The line containing "pinky mcp: (906, 549)" marks the end; return exactly every line from the start of the records up to and including it, but no pictures.

(Bounding box coordinate data)
Start of Block

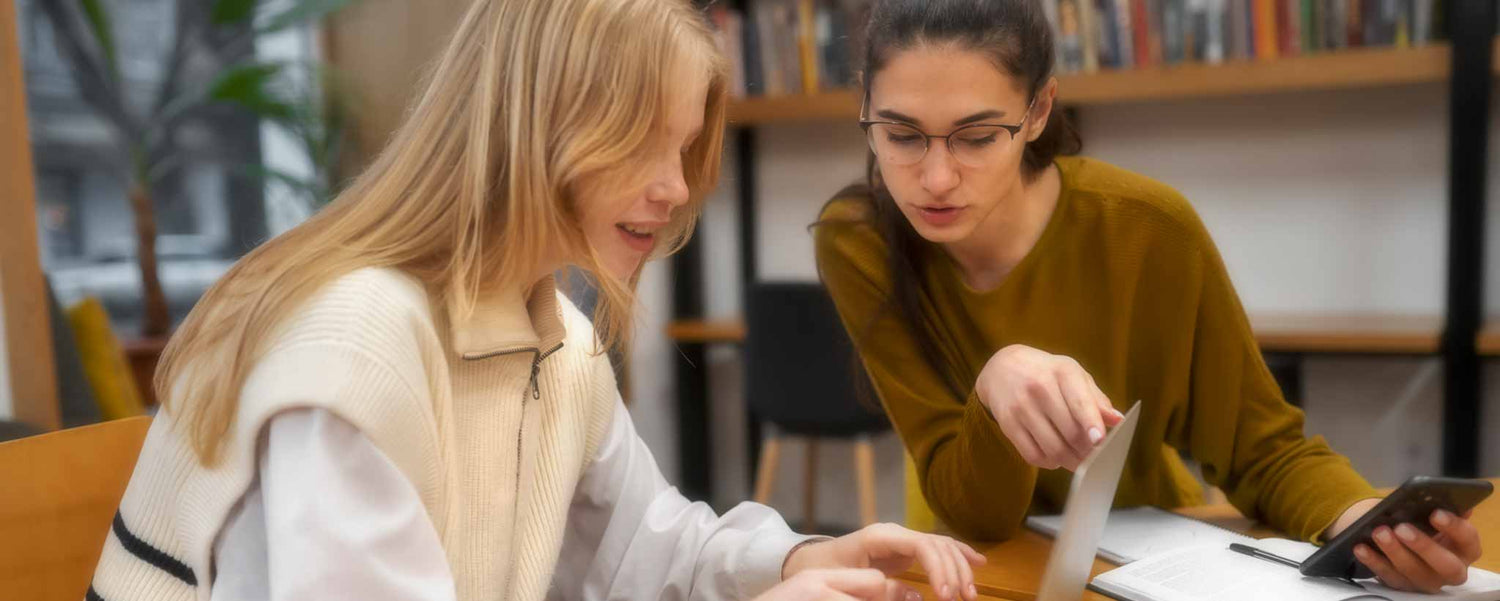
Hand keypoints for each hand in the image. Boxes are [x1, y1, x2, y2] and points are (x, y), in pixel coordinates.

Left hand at [783, 523, 986, 600]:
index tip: (946, 595)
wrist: (812, 560)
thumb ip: (879, 589)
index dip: (939, 568)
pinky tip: (979, 563)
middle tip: (962, 599)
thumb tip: (915, 596)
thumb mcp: (848, 581)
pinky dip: (958, 555)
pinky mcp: (906, 549)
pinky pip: (937, 549)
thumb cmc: (826, 570)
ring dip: (960, 568)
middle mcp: (895, 533)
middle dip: (954, 571)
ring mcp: (902, 539)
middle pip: (937, 545)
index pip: (922, 545)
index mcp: (880, 537)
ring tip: (970, 593)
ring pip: (942, 546)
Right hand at [974, 345, 1123, 470]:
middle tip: (1095, 458)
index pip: (1079, 401)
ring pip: (1052, 448)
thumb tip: (1118, 420)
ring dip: (1070, 461)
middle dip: (1086, 451)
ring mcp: (1021, 406)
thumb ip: (1096, 399)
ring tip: (1078, 461)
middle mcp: (1039, 387)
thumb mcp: (1073, 375)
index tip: (1100, 441)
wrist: (1002, 368)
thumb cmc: (1047, 373)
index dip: (1091, 423)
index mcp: (1062, 371)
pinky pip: (1032, 454)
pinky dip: (1049, 463)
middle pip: (1069, 431)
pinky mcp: (1007, 423)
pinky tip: (1055, 457)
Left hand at [1334, 502, 1483, 592]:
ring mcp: (1427, 581)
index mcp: (1465, 548)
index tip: (1435, 513)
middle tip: (1401, 528)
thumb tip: (1443, 495)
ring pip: (1414, 572)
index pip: (1469, 539)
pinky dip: (1373, 561)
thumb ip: (1439, 506)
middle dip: (1424, 546)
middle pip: (1446, 565)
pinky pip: (1388, 577)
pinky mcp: (1403, 585)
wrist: (1399, 534)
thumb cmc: (1422, 521)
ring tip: (1378, 532)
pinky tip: (1361, 547)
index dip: (1455, 527)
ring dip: (1394, 552)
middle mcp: (1451, 570)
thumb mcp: (1431, 512)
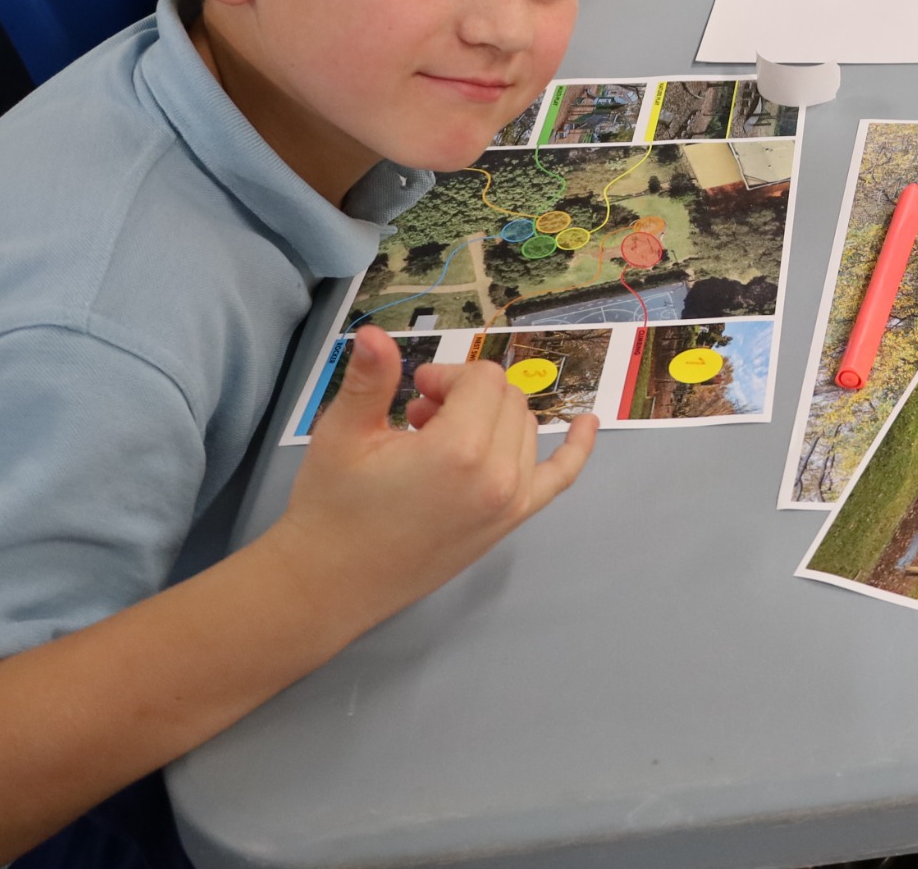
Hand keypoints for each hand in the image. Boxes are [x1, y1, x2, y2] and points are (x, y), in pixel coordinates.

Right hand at [261, 327, 596, 632]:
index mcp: (460, 450)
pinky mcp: (509, 523)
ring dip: (490, 418)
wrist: (329, 583)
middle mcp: (497, 477)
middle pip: (506, 399)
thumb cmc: (331, 506)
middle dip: (465, 395)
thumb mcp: (342, 434)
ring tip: (438, 437)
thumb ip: (371, 379)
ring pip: (525, 428)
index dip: (448, 375)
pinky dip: (577, 449)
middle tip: (417, 415)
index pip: (483, 380)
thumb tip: (375, 332)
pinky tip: (588, 424)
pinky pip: (559, 478)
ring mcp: (510, 504)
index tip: (413, 391)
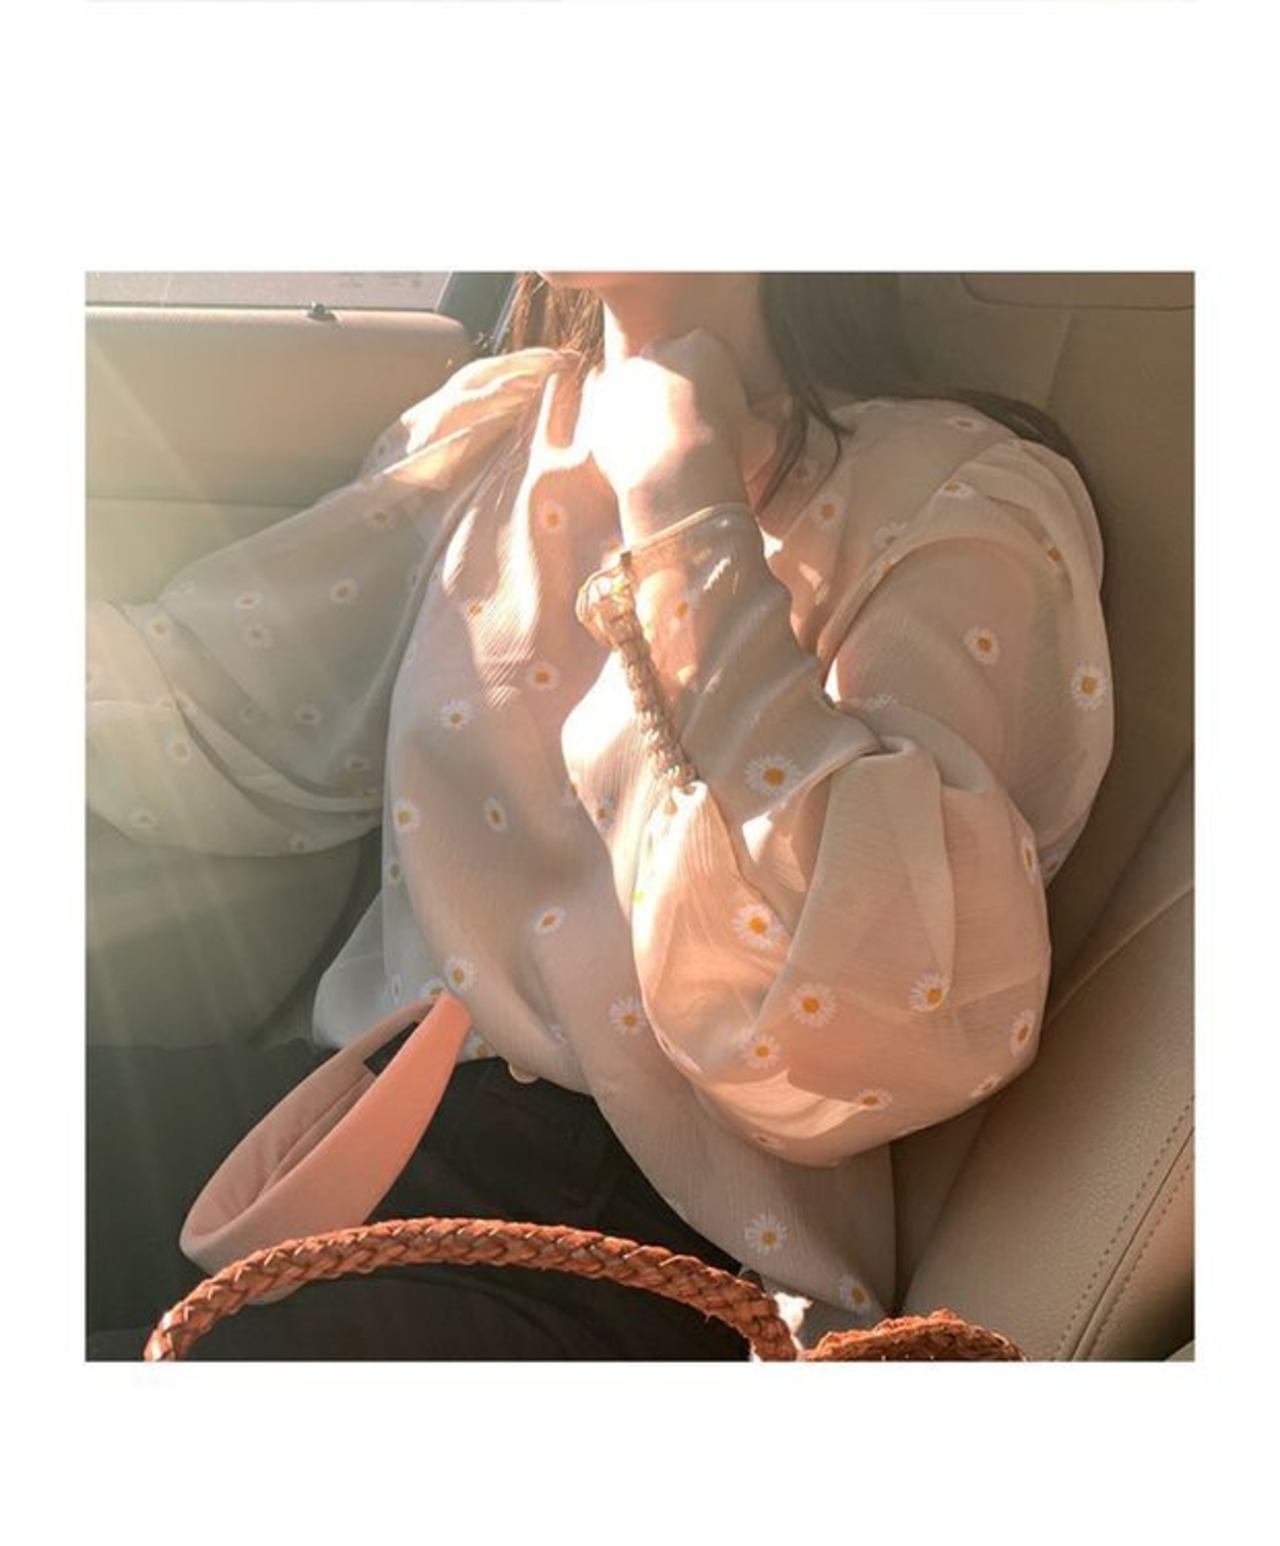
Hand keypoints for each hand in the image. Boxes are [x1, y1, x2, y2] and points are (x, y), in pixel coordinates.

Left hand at [584, 330, 775, 539]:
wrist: (675, 478)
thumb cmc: (725, 454)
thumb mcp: (762, 436)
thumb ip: (763, 420)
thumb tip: (776, 416)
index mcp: (704, 346)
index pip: (707, 353)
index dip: (712, 384)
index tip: (715, 413)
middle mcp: (660, 351)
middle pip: (666, 364)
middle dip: (672, 389)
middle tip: (683, 428)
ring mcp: (625, 374)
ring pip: (634, 386)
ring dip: (642, 408)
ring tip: (657, 449)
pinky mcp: (598, 402)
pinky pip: (606, 409)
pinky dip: (616, 426)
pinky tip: (635, 454)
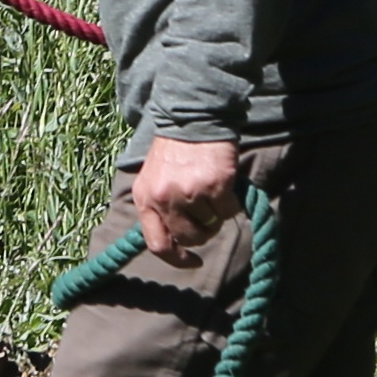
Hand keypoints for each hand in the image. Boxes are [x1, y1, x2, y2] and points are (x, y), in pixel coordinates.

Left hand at [132, 136, 245, 266]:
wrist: (193, 116)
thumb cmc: (175, 149)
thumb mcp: (154, 178)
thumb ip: (160, 206)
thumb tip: (176, 239)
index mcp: (145, 198)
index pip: (157, 244)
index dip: (177, 258)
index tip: (193, 260)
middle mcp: (165, 198)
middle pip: (189, 238)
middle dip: (202, 231)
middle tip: (208, 214)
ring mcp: (190, 192)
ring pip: (212, 225)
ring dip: (217, 213)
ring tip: (214, 191)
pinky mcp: (215, 185)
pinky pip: (228, 210)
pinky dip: (232, 202)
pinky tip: (227, 185)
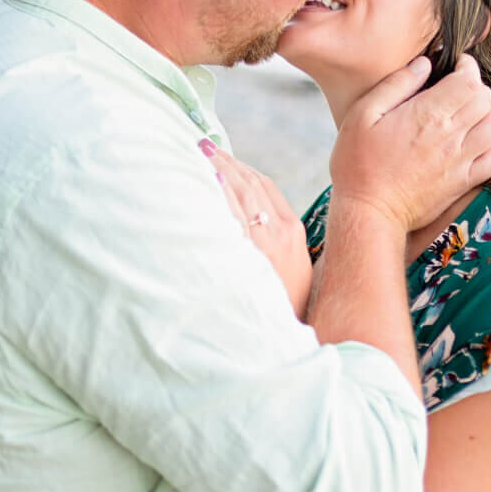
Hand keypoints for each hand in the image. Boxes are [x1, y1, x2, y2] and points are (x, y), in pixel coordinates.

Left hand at [200, 142, 312, 318]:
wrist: (284, 347)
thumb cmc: (283, 311)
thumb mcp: (292, 273)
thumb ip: (274, 245)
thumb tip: (248, 224)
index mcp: (293, 232)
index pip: (266, 186)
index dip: (243, 168)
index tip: (223, 158)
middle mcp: (279, 232)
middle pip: (249, 182)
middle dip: (225, 161)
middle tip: (202, 144)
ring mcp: (261, 243)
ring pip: (238, 191)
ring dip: (217, 167)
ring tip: (197, 150)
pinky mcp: (244, 255)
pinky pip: (228, 213)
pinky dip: (218, 191)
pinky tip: (206, 175)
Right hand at [329, 54, 490, 234]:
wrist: (370, 213)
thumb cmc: (358, 163)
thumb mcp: (363, 114)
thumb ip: (396, 85)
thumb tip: (424, 64)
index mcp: (428, 115)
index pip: (468, 81)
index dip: (469, 67)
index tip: (458, 64)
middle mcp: (451, 136)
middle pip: (485, 100)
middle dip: (478, 86)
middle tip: (462, 85)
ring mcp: (460, 161)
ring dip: (490, 111)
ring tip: (473, 108)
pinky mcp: (463, 183)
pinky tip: (481, 138)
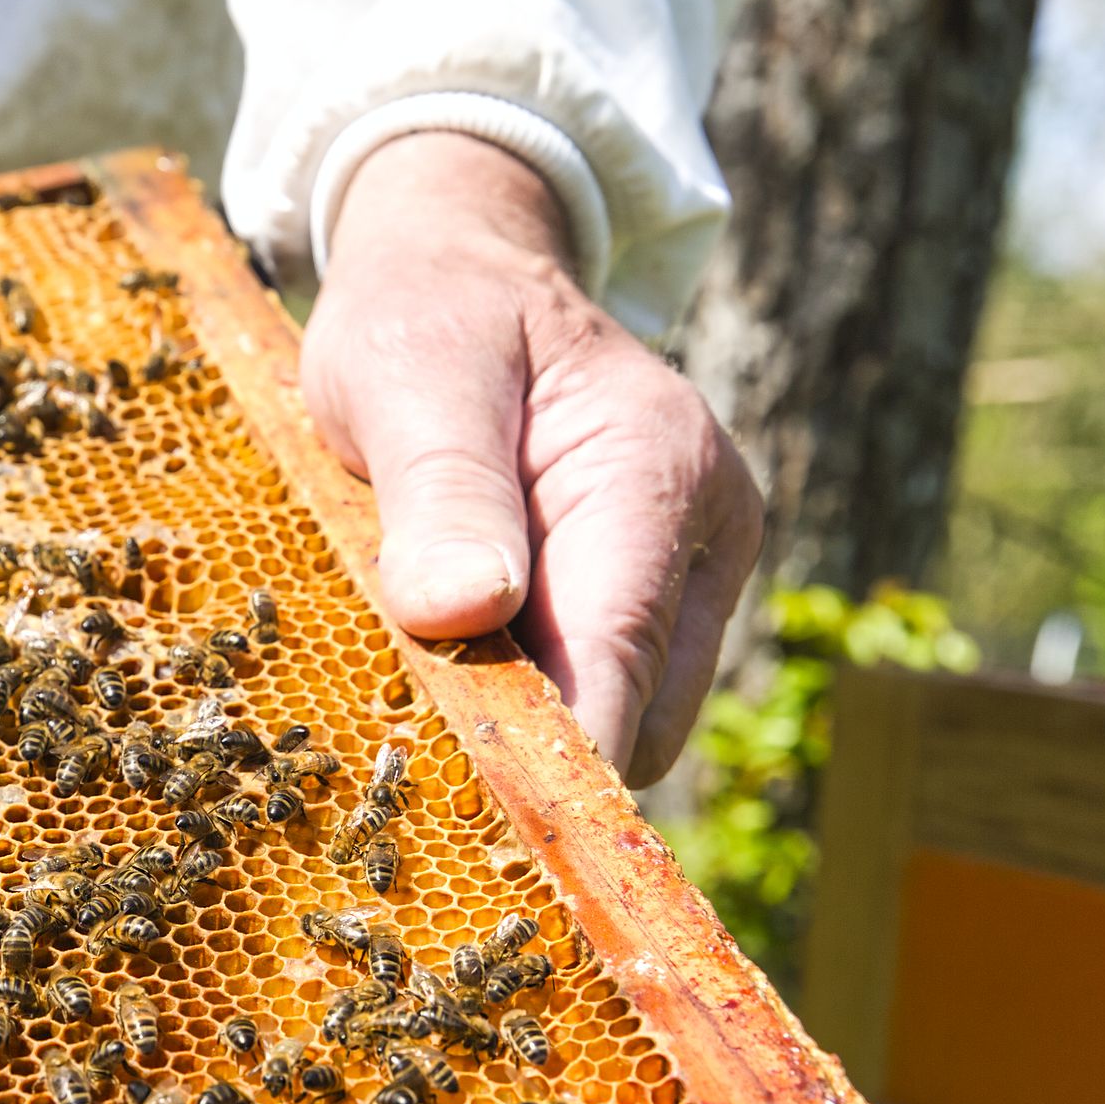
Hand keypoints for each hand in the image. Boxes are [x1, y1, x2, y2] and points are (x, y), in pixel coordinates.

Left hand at [302, 132, 761, 786]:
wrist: (459, 274)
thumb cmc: (427, 314)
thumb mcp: (409, 374)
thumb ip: (440, 489)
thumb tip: (463, 612)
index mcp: (654, 471)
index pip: (616, 659)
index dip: (553, 760)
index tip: (476, 829)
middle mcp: (703, 533)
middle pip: (632, 718)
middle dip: (530, 751)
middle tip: (400, 762)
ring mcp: (688, 576)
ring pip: (622, 724)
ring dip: (524, 727)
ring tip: (418, 689)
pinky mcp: (651, 606)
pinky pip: (599, 695)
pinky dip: (526, 706)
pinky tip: (451, 676)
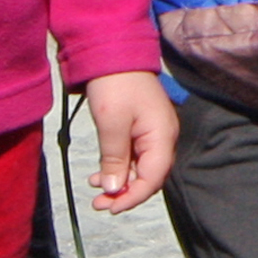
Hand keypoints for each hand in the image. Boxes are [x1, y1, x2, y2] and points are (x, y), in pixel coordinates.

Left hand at [81, 69, 175, 211]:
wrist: (114, 50)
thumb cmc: (115, 84)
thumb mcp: (111, 123)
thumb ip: (114, 159)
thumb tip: (114, 190)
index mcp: (162, 136)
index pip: (152, 179)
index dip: (132, 197)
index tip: (110, 207)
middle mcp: (163, 137)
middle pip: (149, 176)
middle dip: (125, 193)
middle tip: (99, 204)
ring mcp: (153, 132)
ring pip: (140, 168)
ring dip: (119, 181)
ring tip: (95, 189)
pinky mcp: (141, 128)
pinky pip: (133, 156)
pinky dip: (117, 167)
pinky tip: (99, 173)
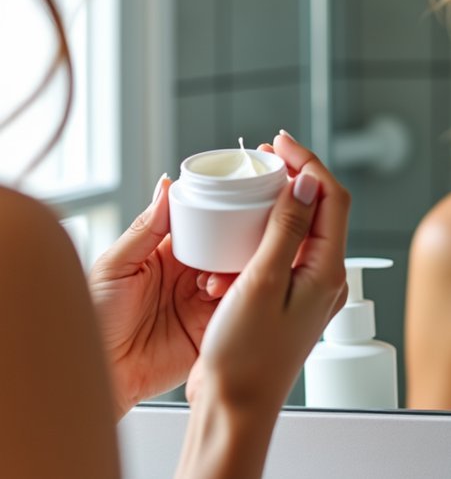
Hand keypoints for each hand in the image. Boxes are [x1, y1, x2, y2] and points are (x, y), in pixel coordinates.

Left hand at [88, 175, 219, 417]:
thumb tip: (166, 188)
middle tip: (239, 243)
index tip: (239, 203)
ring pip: (240, 275)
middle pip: (229, 248)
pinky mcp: (215, 327)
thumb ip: (145, 229)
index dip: (224, 214)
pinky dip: (243, 298)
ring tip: (216, 282)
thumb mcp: (115, 266)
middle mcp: (191, 274)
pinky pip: (241, 307)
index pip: (205, 225)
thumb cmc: (95, 320)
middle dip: (239, 243)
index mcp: (168, 254)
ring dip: (238, 271)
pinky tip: (229, 298)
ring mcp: (205, 301)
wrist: (102, 372)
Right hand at [184, 132, 348, 417]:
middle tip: (262, 159)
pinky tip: (225, 263)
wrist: (234, 406)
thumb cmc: (246, 356)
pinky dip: (252, 248)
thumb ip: (287, 228)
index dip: (309, 163)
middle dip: (291, 180)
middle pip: (319, 210)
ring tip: (238, 210)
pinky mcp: (286, 300)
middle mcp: (326, 277)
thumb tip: (307, 181)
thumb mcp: (261, 281)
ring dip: (266, 217)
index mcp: (329, 270)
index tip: (280, 141)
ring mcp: (307, 289)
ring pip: (295, 233)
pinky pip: (276, 258)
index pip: (333, 198)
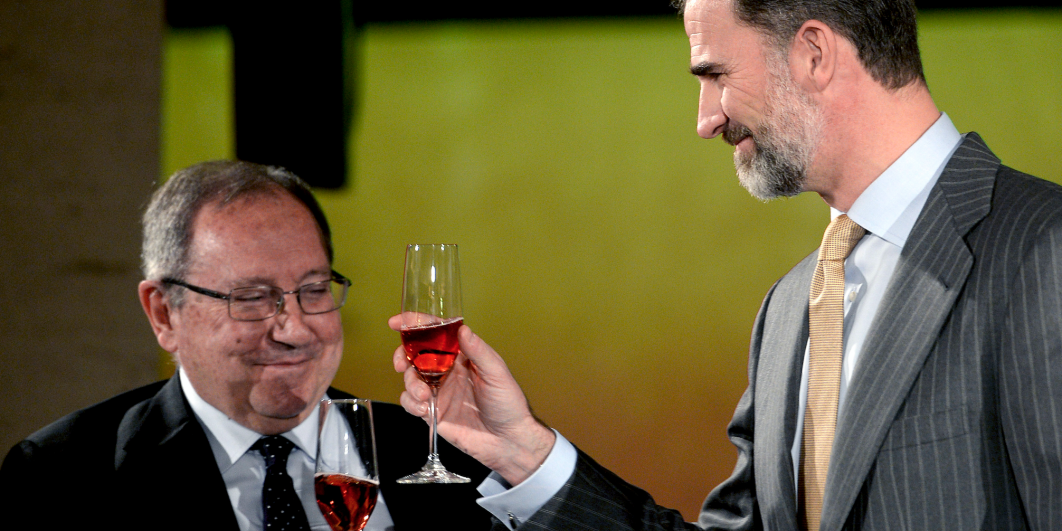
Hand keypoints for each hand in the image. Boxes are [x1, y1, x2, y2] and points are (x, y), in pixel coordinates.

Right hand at [390, 316, 555, 484]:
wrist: (507, 441)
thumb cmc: (508, 404)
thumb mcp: (497, 374)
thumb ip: (478, 352)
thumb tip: (463, 329)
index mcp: (462, 356)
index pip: (435, 334)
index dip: (415, 325)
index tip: (396, 322)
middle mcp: (447, 371)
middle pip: (415, 354)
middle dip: (403, 355)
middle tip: (401, 364)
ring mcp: (439, 391)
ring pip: (410, 378)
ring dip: (410, 384)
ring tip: (424, 395)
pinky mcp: (432, 412)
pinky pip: (410, 402)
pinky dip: (411, 403)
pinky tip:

End of Block

Solution for this problem:
Hand keypoints for each hand in the image. Boxes are [x1, y1, x2, y2] and points are (x, y), in pixel coordinates.

Left hand at [783, 523, 986, 600]:
index tip: (946, 595)
wrist: (812, 560)
thumb ip: (879, 589)
index dip: (939, 568)
pinky tip: (979, 563)
middle tip: (962, 599)
thumb tip: (915, 596)
thumb mcp: (848, 581)
pinky dip: (958, 555)
pinky mcp: (906, 549)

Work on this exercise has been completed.